Stored dataset rows
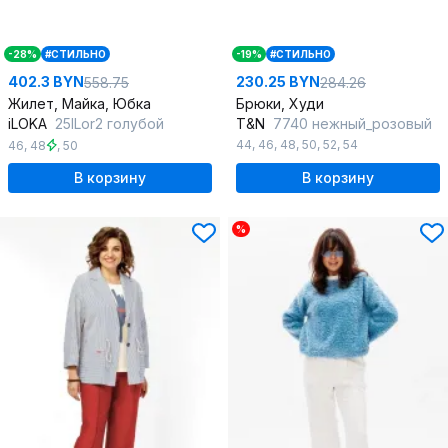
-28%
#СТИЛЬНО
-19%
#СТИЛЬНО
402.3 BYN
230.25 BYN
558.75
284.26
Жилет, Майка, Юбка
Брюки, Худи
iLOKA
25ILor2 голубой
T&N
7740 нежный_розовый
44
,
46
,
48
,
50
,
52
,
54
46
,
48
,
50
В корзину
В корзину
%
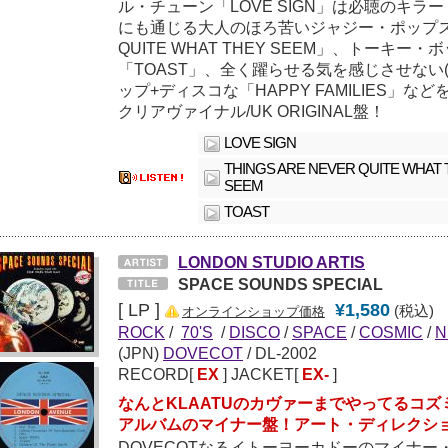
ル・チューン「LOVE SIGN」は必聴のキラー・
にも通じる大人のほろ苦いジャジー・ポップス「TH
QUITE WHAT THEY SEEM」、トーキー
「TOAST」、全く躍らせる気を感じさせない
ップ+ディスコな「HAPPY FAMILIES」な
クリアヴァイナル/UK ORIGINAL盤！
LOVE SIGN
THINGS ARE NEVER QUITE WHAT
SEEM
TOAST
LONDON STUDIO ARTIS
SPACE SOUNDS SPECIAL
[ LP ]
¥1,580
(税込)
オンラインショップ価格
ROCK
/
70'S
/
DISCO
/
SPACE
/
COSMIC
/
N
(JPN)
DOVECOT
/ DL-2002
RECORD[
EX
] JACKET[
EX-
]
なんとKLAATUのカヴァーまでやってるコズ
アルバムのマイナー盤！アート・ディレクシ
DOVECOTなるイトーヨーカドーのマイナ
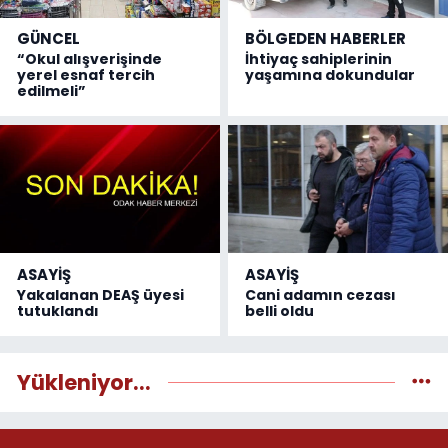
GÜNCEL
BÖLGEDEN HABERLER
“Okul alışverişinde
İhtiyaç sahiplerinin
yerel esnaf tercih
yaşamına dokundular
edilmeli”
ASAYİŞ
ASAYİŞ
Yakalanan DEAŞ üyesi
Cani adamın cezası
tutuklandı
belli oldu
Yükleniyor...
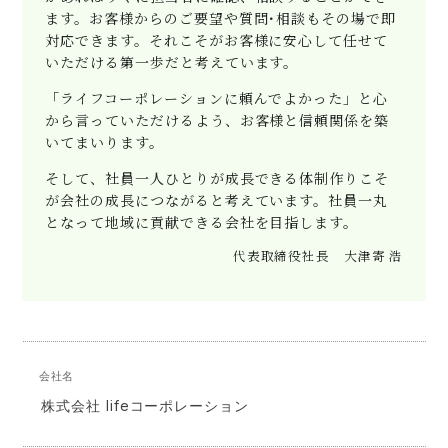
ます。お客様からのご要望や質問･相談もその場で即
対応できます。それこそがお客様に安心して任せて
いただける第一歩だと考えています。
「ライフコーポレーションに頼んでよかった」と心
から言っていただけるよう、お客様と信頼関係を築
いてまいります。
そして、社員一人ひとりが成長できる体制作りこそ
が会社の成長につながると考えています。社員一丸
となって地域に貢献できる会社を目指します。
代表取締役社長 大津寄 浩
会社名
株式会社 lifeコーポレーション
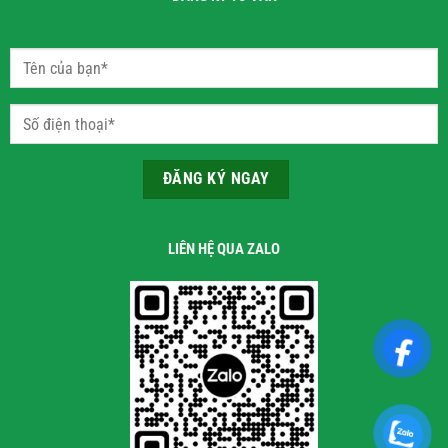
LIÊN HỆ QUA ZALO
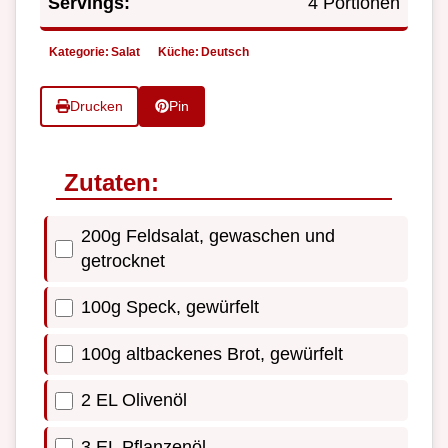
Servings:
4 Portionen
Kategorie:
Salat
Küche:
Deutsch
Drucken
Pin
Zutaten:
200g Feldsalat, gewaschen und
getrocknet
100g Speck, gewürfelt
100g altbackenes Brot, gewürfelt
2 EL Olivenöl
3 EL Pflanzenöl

- WORK TO COMPLETE: Please reproduce every line of the rows above word for word, leaving out the pictures.

- WRITTEN SOLUTION:
-28%
#СТИЛЬНО
-19%
#СТИЛЬНО
402.3 BYN
230.25 BYN
558.75
284.26
Жилет, Майка, Юбка
Брюки, Худи
iLOKA
25ILor2 голубой
T&N
7740 нежный_розовый
44
,
46
,
48
,
50
,
52
,
54
46
,
48
,
50
В корзину
В корзину
%
ル・チューン「LOVE SIGN」は必聴のキラー・
にも通じる大人のほろ苦いジャジー・ポップス「TH
QUITE WHAT THEY SEEM」、トーキー
「TOAST」、全く躍らせる気を感じさせない
ップ+ディスコな「HAPPY FAMILIES」な
クリアヴァイナル/UK ORIGINAL盤！
LOVE SIGN
THINGS ARE NEVER QUITE WHAT
SEEM
TOAST
LONDON STUDIO ARTIS
SPACE SOUNDS SPECIAL
[ LP ]
¥1,580
(税込)
オンラインショップ価格
ROCK
/
70'S
/
DISCO
/
SPACE
/
COSMIC
/
N
(JPN)
DOVECOT
/ DL-2002
RECORD[
EX
] JACKET[
EX-
]
なんとKLAATUのカヴァーまでやってるコズ
アルバムのマイナー盤！アート・ディレクシ
DOVECOTなるイトーヨーカドーのマイナ
GÜNCEL
BÖLGEDEN HABERLER
“Okul alışverişinde
İhtiyaç sahiplerinin
yerel esnaf tercih
yaşamına dokundular
edilmeli”
ASAYİŞ
ASAYİŞ
Yakalanan DEAŞ üyesi
Cani adamın cezası
tutuklandı
belli oldu
Yükleniyor...
ます。お客様からのご要望や質問･相談もその場で即
対応できます。それこそがお客様に安心して任せて
いただける第一歩だと考えています。
「ライフコーポレーションに頼んでよかった」と心
から言っていただけるよう、お客様と信頼関係を築
いてまいります。
そして、社員一人ひとりが成長できる体制作りこそ
が会社の成長につながると考えています。社員一丸
となって地域に貢献できる会社を目指します。
代表取締役社長 大津寄 浩
会社名
株式会社 lifeコーポレーション
LIÊN HỆ QUA ZALO
Servings:
4 Portionen
Kategorie:
Salat
Küche:
Deutsch
Drucken
Pin
Zutaten:
200g Feldsalat, gewaschen und
getrocknet
100g Speck, gewürfelt
100g altbackenes Brot, gewürfelt
2 EL Olivenöl
3 EL Pflanzenöl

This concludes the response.